[What needs to be done]: Those lines of the following listing which contain the string "cursor" should be returned.
-------- Data shown
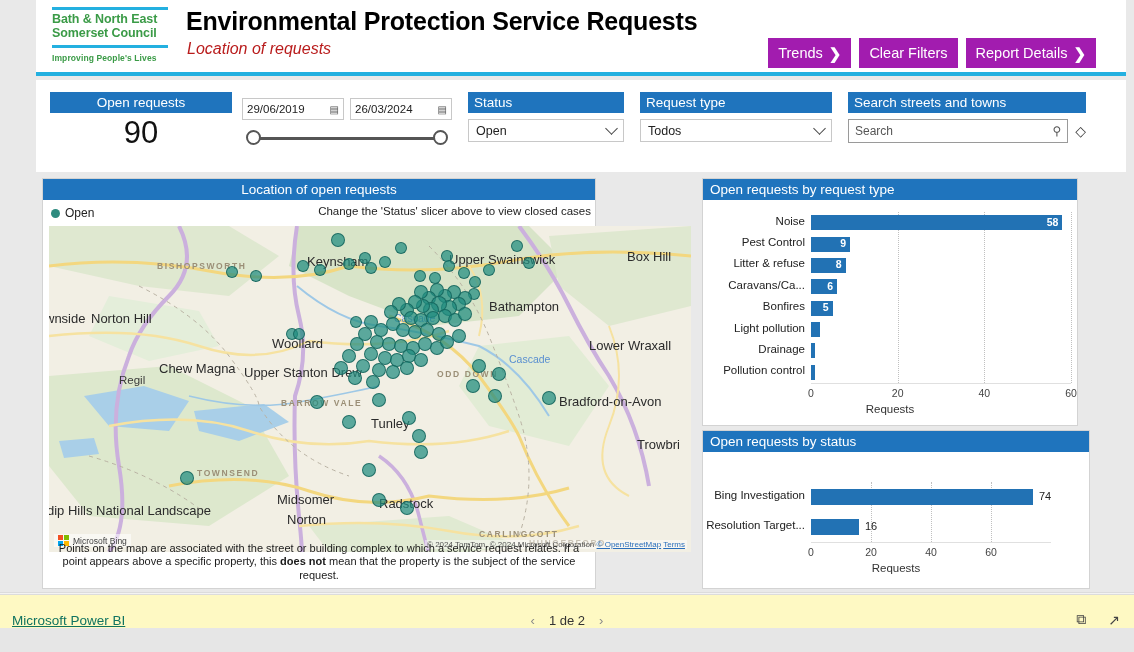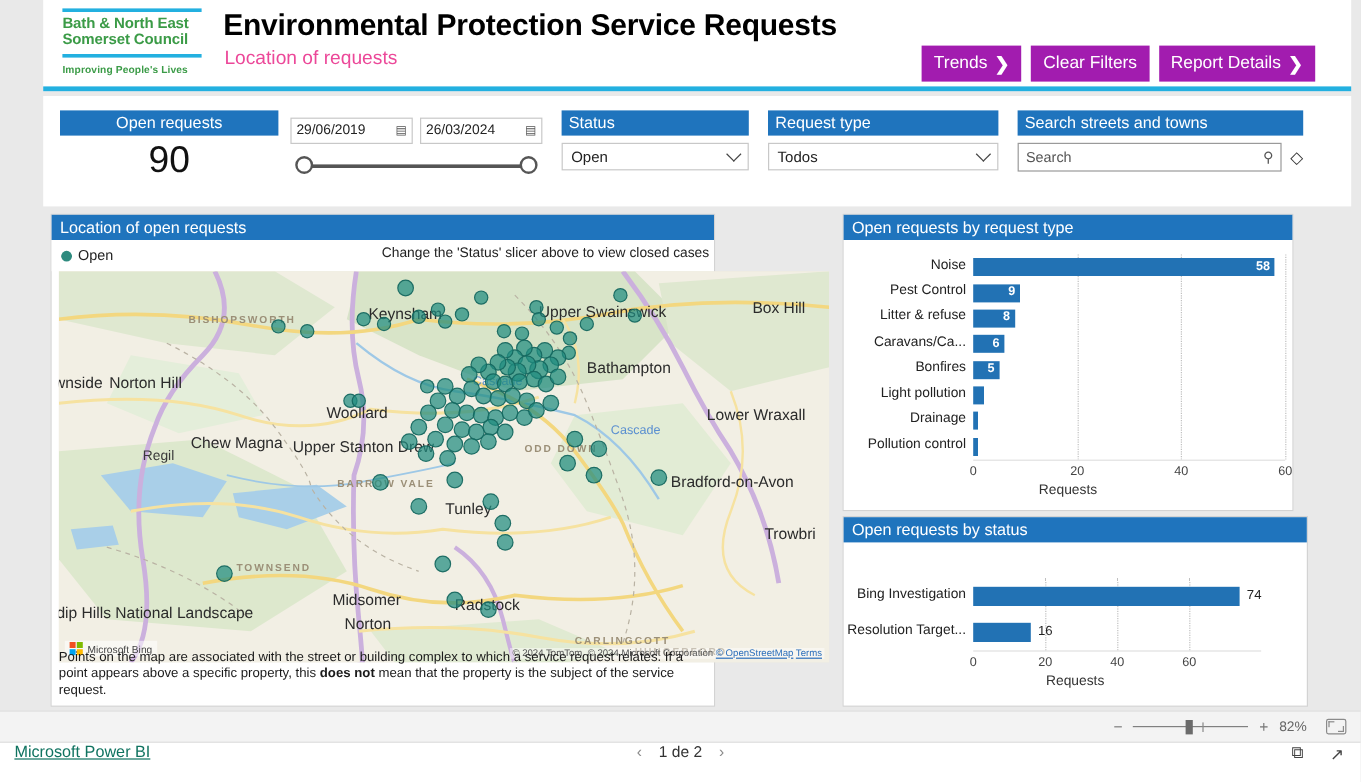--- a/index.html
+++ b/index.html
@@ -33,21 +33,21 @@
   .logo-tag {
     color: #3b9b47; font-size: 8.5px; font-weight: bold; margin-top: 5px;
     letter-spacing: 0.1px;
   }
   .hdr-title {
     position: absolute; left: 150px; top: 7px;
     font-size: 25px; font-weight: bold; color: #000000; letter-spacing: -0.2px;
   }
   .hdr-sub {
     position: absolute; left: 151px; top: 40px;
-    font-size: 16px; color: #ec4899;
+    font-size: 16px; color: #b91c1c; font-style: italic;
   }
   .btnrow { position: absolute; right: 30px; top: 38px; display: flex; gap: 8px; }
   .gbtn {
     background: #a21caf; color: #fff; border: none;
     font-family: "Liberation Sans", sans-serif;
     font-size: 14.5px; height: 30px; padding: 0 10px;
     display: flex; align-items: center; gap: 6px; cursor: pointer;
   }
   .chev { font-size: 15px; font-weight: bold; line-height: 1; }
 
@@ -102,21 +102,21 @@
   .search-in span:first-child { flex: 1; }
   .eraser { font-size: 14px; color: #333; cursor: pointer; }
 
   
   .panel-title {
     background: #1f74bd; color: #fff; font-size: 13.5px;
     padding: 3px 7px 4px 7px; height: 21px; line-height: 15px;
   }
   .mapcard {
     position: absolute; left: 42px; top: 178px; width: 554px; height: 411px;
-    background: #fff; border: 1px solid #d3d3d3;
+    background: #fff; border: 1px solid #d3d3d3; text-align: center;
   }
   .legend-row { position: relative; height: 26px; background: #fff; }
   .legend {
     position: absolute; left: 8px; top: 6px; display: flex; align-items: center; gap: 5px;
     font-size: 12px; color: #222;
   }
   .legend-dot { width: 9px; height: 9px; border-radius: 50%; background: #2e8b7f; }
   .hint {
     position: absolute; right: 4px; top: 5px; font-size: 11.5px; color: #222;
   }
@@ -189,23 +189,23 @@
     position: relative; cursor: pointer;
   }
   .fit-ico::before, .fit-ico::after {
     content: ""; position: absolute; width: 4px; height: 4px; border: 1px solid #8a8a8a;
   }
   .fit-ico::before { left: 1px; top: 1px; border-right: none; border-bottom: none; }
   .fit-ico::after { right: 1px; bottom: 1px; border-left: none; border-top: none; }
 
   
   .pbibar {
-    position: absolute; left: 0; top: 618px; width: 1134px; height: 34px;
-    background: #ffffff; border-top: 1px solid #dcdcdc;
-    display: flex; align-items: flex-start;
+    position: absolute; left: 0; top: 594px; width: 1134px; height: 34px;
+    background: #fef9c3; border-top: 1px solid #dcdcdc;
+    display: flex; align-items: flex-end;
   }
   .pbi-link {
     margin-left: 12px; font-size: 13.5px; color: #107360;
     text-decoration: underline; cursor: pointer;
   }
   .pager {
     position: absolute; left: 50%; transform: translateX(-50%);
     display: flex; align-items: center; gap: 14px; font-size: 13px; color: #333;
   }
   .pg-arrow { color: #8a8a8a; font-size: 13px; cursor: pointer; }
----------------
[Task response]:
     display: flex; align-items: center; gap: 6px; cursor: pointer;
   .eraser { font-size: 14px; color: #333; cursor: pointer; }
     position: relative; cursor: pointer;
     text-decoration: underline; cursor: pointer;
   .pg-arrow { color: #8a8a8a; font-size: 13px; cursor: pointer; }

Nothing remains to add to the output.